Reproduce word for word the part of the listing that begins with the line containing "09:39 08 Jun 17" and ends with the line containing "Problem erkannt und", both of those lines included.
#### Data for this exercise
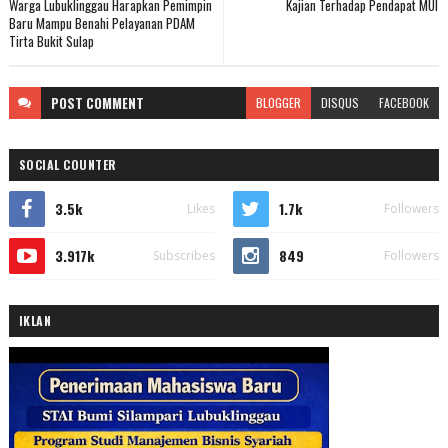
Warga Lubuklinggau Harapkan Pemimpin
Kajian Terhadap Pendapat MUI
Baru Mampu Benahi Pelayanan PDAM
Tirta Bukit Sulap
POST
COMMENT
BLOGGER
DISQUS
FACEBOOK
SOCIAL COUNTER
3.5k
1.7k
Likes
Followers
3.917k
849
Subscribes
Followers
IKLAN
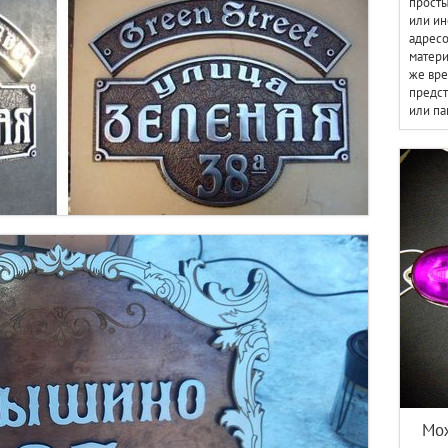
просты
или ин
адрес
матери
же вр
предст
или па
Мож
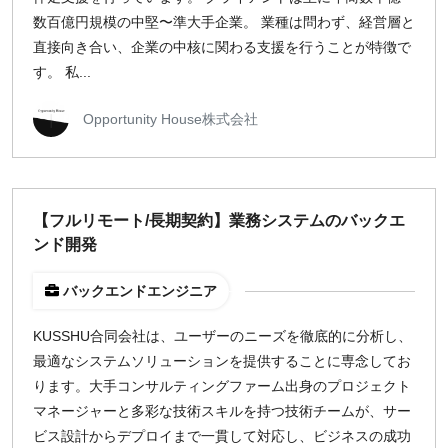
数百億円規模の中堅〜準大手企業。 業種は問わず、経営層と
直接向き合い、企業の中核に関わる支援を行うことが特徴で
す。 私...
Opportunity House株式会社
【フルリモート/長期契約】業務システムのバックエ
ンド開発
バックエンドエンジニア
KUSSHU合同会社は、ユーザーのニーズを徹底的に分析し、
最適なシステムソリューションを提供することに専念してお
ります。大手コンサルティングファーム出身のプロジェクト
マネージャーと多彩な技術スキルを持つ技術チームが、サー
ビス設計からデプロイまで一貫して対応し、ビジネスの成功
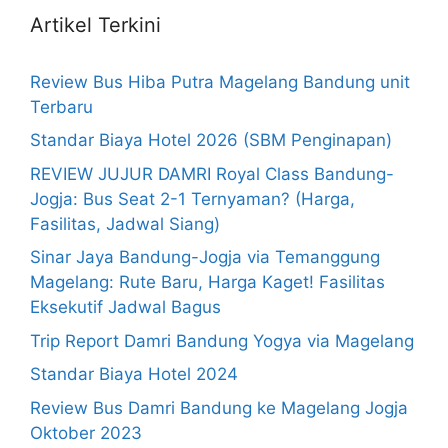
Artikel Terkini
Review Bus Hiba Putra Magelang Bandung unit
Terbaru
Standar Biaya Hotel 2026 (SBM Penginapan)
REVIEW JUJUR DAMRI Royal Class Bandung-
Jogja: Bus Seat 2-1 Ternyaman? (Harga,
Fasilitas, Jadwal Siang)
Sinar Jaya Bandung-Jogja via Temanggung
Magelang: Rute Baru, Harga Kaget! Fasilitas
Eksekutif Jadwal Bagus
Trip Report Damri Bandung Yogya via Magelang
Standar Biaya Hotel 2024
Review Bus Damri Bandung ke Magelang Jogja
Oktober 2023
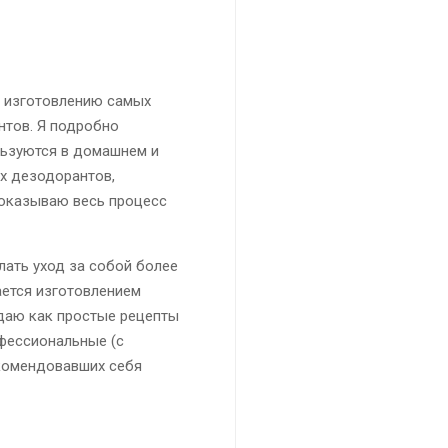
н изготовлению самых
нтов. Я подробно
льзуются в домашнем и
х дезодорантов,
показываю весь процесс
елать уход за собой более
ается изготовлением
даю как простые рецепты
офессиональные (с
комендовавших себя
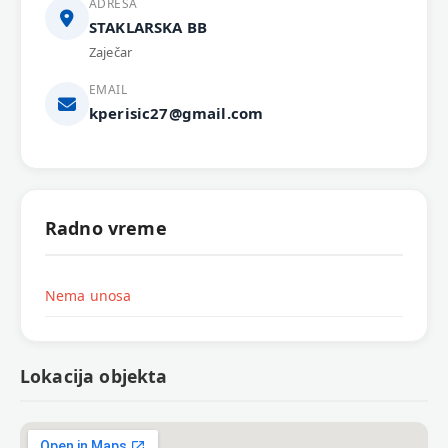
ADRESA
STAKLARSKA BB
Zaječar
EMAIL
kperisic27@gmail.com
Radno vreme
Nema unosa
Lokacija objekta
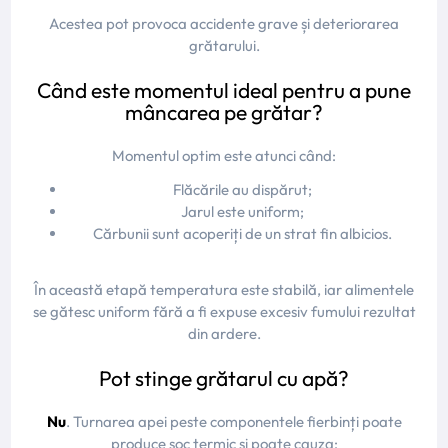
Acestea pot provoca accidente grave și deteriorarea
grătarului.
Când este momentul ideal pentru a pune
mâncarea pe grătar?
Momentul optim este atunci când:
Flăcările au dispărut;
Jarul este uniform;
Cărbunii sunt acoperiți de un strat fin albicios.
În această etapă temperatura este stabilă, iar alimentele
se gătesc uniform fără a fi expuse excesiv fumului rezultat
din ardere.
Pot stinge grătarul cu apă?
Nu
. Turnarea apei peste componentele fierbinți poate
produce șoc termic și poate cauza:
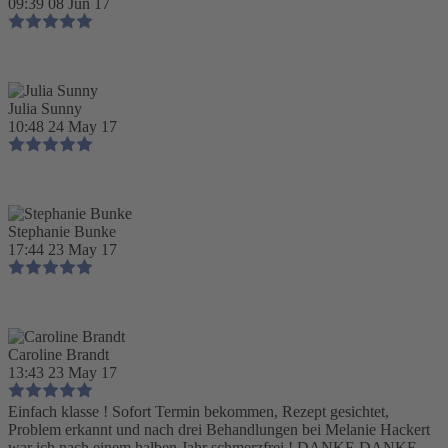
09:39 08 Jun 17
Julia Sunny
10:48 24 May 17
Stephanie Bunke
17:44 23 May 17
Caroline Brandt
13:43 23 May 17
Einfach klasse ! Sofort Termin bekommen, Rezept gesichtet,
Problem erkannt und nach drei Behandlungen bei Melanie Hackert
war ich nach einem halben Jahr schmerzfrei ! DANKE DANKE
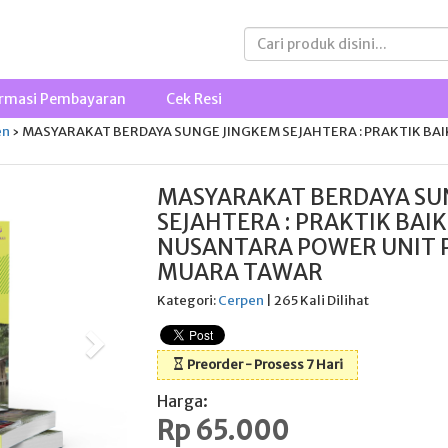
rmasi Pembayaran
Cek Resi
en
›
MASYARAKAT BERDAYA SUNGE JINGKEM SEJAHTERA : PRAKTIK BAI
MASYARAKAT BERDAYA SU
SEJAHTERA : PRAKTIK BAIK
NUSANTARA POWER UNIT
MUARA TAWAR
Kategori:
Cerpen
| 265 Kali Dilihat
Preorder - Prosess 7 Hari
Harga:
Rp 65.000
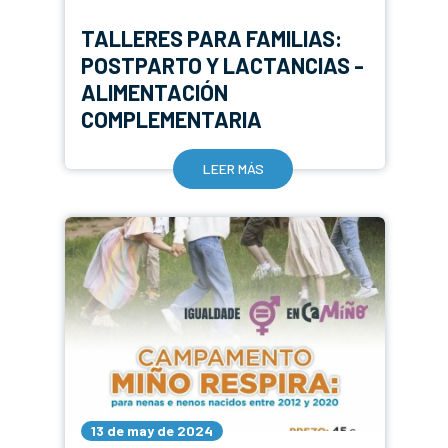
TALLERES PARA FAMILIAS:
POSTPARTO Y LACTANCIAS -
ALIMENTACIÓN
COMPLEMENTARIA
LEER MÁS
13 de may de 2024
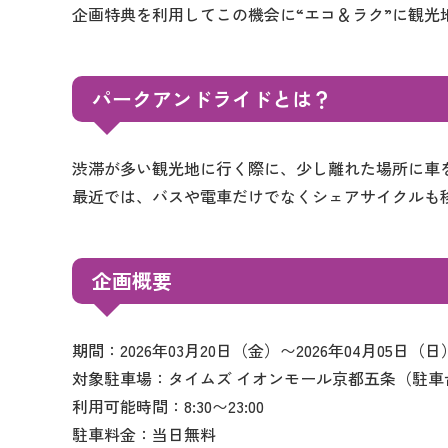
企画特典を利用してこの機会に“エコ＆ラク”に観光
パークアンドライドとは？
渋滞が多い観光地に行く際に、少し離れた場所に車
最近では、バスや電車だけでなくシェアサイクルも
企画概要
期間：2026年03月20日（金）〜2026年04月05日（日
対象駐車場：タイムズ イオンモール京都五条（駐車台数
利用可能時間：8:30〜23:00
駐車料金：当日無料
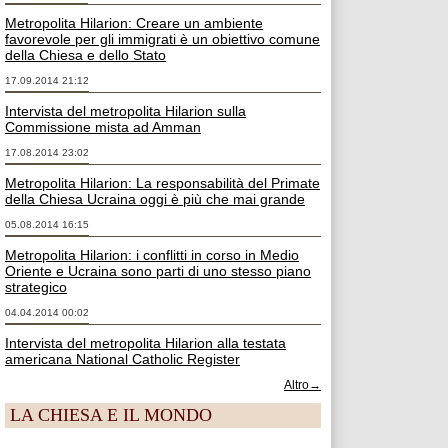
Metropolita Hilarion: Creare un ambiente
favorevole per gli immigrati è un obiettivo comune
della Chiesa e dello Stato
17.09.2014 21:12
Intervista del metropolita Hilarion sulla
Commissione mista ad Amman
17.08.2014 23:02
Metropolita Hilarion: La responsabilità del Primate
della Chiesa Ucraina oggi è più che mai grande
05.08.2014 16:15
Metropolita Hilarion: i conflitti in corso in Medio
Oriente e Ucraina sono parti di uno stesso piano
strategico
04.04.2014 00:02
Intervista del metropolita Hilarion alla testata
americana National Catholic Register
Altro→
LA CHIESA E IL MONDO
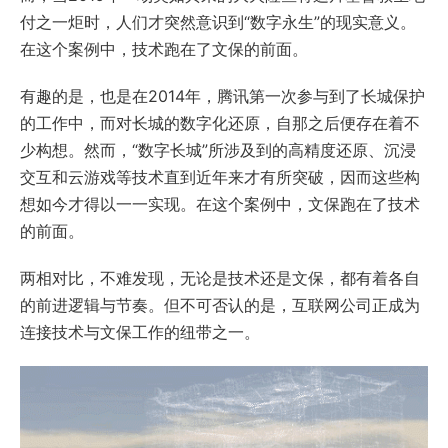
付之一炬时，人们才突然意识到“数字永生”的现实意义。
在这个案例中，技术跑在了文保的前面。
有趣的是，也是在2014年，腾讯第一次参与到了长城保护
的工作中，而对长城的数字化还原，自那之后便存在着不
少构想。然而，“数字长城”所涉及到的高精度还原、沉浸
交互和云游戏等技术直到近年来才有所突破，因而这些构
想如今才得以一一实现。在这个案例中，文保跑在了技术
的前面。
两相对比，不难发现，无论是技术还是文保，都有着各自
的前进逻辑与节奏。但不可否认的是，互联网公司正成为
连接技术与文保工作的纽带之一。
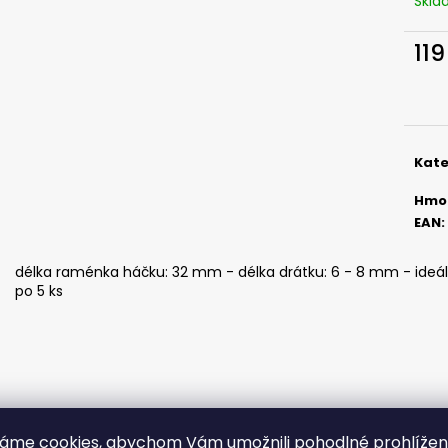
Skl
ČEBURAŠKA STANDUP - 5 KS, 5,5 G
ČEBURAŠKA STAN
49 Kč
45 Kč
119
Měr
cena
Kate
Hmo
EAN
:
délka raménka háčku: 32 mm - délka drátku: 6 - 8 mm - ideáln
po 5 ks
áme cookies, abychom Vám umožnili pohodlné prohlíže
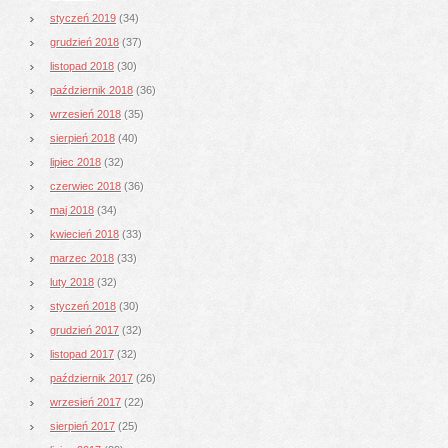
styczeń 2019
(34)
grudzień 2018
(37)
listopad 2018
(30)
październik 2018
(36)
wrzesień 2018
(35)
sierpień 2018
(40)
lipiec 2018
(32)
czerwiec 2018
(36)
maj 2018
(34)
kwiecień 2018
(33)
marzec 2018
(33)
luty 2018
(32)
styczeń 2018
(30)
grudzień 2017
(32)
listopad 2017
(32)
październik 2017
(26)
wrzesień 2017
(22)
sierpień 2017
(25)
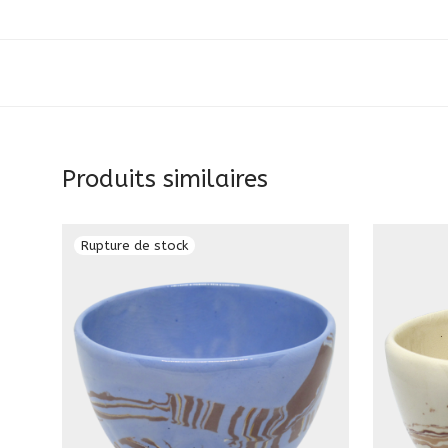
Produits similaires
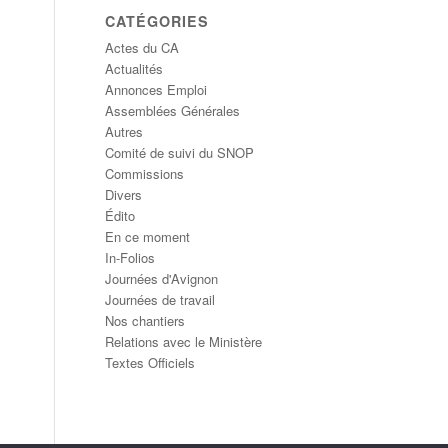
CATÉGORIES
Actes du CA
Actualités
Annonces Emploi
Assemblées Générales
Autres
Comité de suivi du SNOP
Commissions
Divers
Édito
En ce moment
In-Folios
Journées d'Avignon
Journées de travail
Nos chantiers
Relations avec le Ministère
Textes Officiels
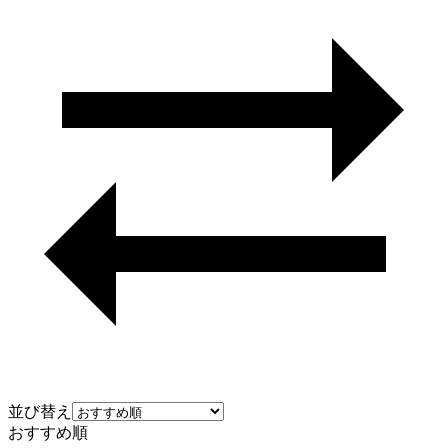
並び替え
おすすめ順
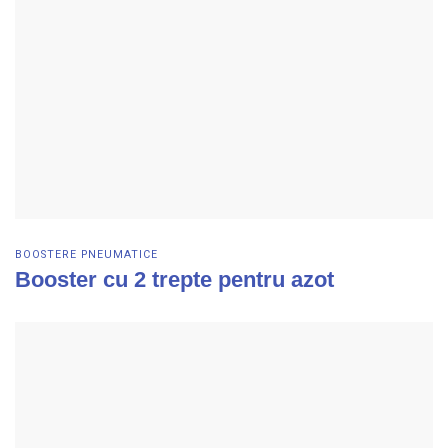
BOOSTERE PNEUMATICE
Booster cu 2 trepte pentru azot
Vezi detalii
########
#### Response to this task
09:39 08 Jun 17
Julia Sunny
10:48 24 May 17
Stephanie Bunke
17:44 23 May 17
Caroline Brandt
13:43 23 May 17
Einfach klasse ! Sofort Termin bekommen, Rezept gesichtet,
Problem erkannt und nach drei Behandlungen bei Melanie Hackert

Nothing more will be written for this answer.